(Saved data entries)
________
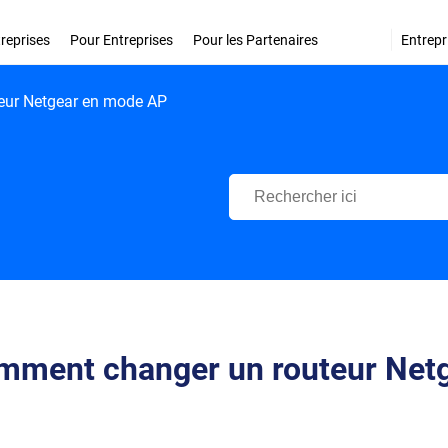
treprises
Pour Entreprises
Pour les Partenaires
Entrepr
eur Netgear en mode AP
Centre d'Assistance Bitdefende
mment changer un routeur Net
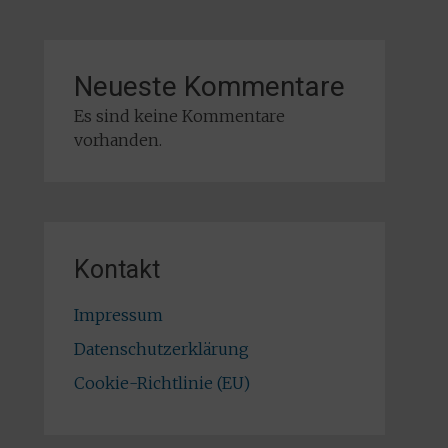
Neueste Kommentare
Es sind keine Kommentare
vorhanden.
Kontakt
Impressum
Datenschutzerklärung
Cookie-Richtlinie (EU)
________
In the records above, find the line containing "eur Netgear en mode AP" and restate it and every line after it word for word, all pictures excluded.

#### Response for this exercise
eur Netgear en mode AP
Centre d'Assistance Bitdefende
mment changer un routeur Net
Neueste Kommentare
Es sind keine Kommentare
vorhanden.
Kontakt
Impressum
Datenschutzerklärung
Cookie-Richtlinie (EU)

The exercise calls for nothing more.